◆ **Given material**
╔══

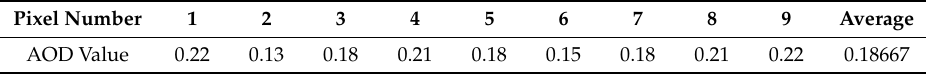
Table 4. Inversion AOD (aerosol optical depth) of selected points.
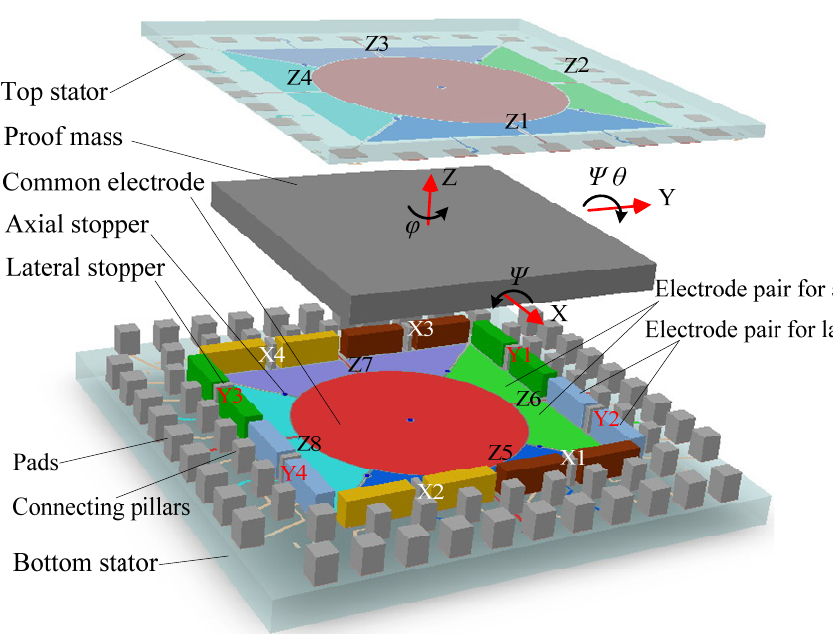
Figure 1. The exploded view of the microaccelerometer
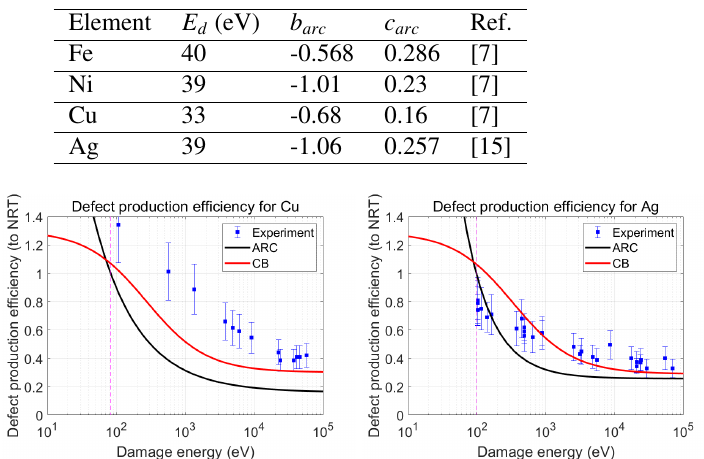
Table 1. Parameters for DPA calculation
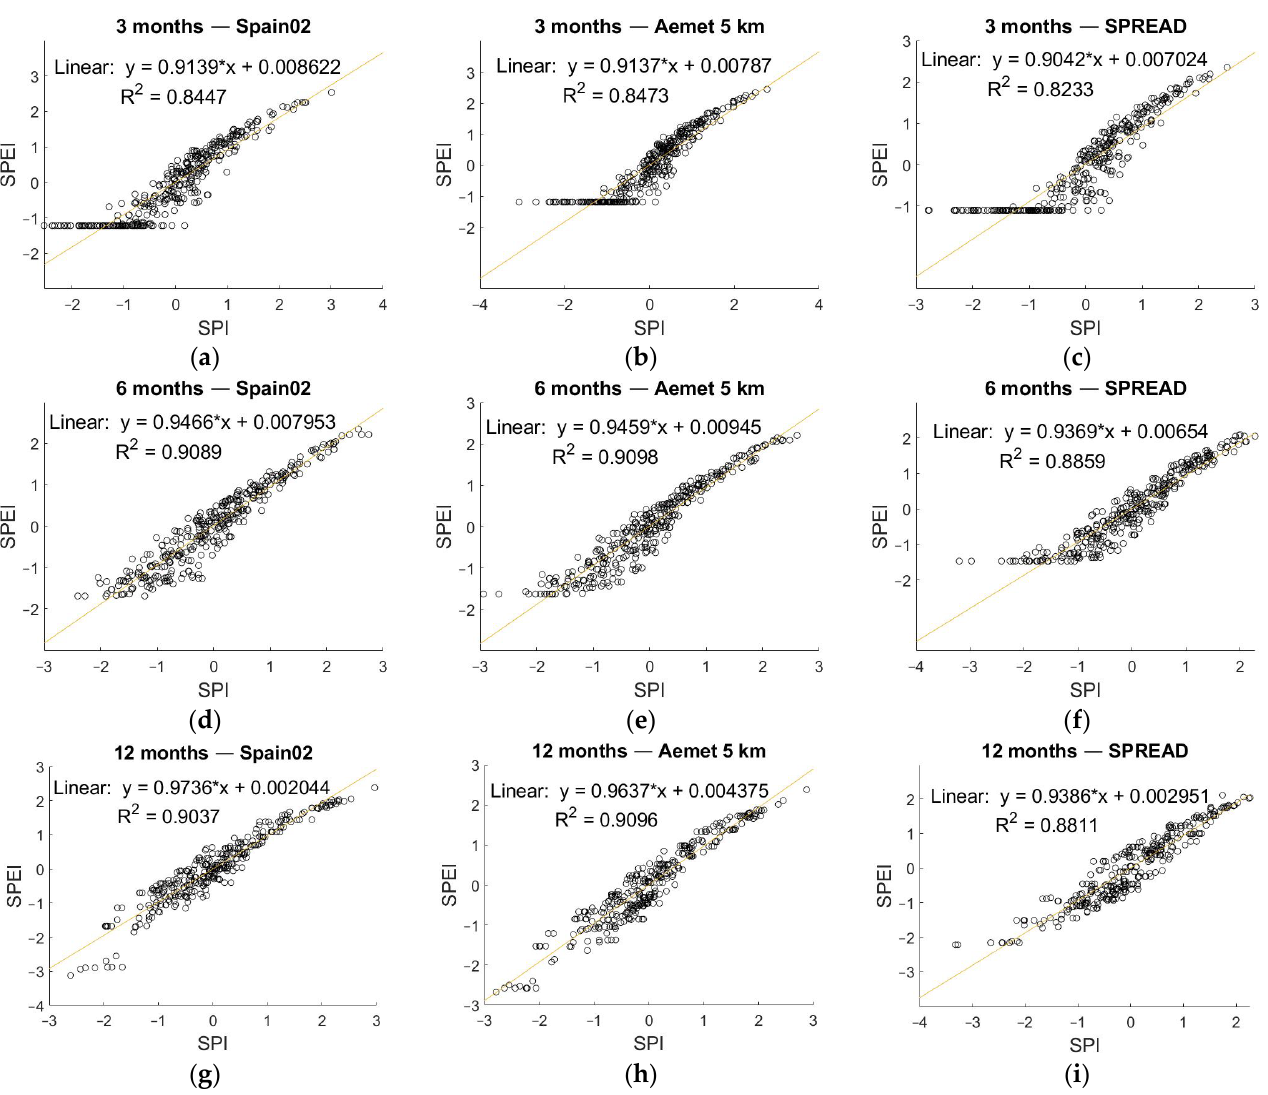
Figure 6. ( a ) Correlation coefficient between SPI and SPEI for the 3 months temporal-aggregation scale for the ( a ) Spain02 database; ( b ) Aemet 5 km database; ( c ) SPREAD and STEAD database. Correlation coefficient between SPI and SPEI for the 6 months temporal-aggregation scale for the ( d ) Spain02 database; ( e ) Aemet 5 km database; ( f ) SPREAD and STEAD database. Correlation coefficient between SPI and SPEI for the 12 months temporal-aggregation scale for the ( g ) Spain02 database; ( h ) Aemet 5 km database; ( i ) SPREAD and STEAD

╚══

◆ **Aim of the task**
In the listing above, find the line containing "Figure 1. The" and the line containing "Table 1. Parameters for DPA calculation". Reproduce those lines and all between them exactly, with no pictures and nothing more.

◆ **Result below**
Figure 1. The exploded view of the microaccelerometer
Table 1. Parameters for DPA calculation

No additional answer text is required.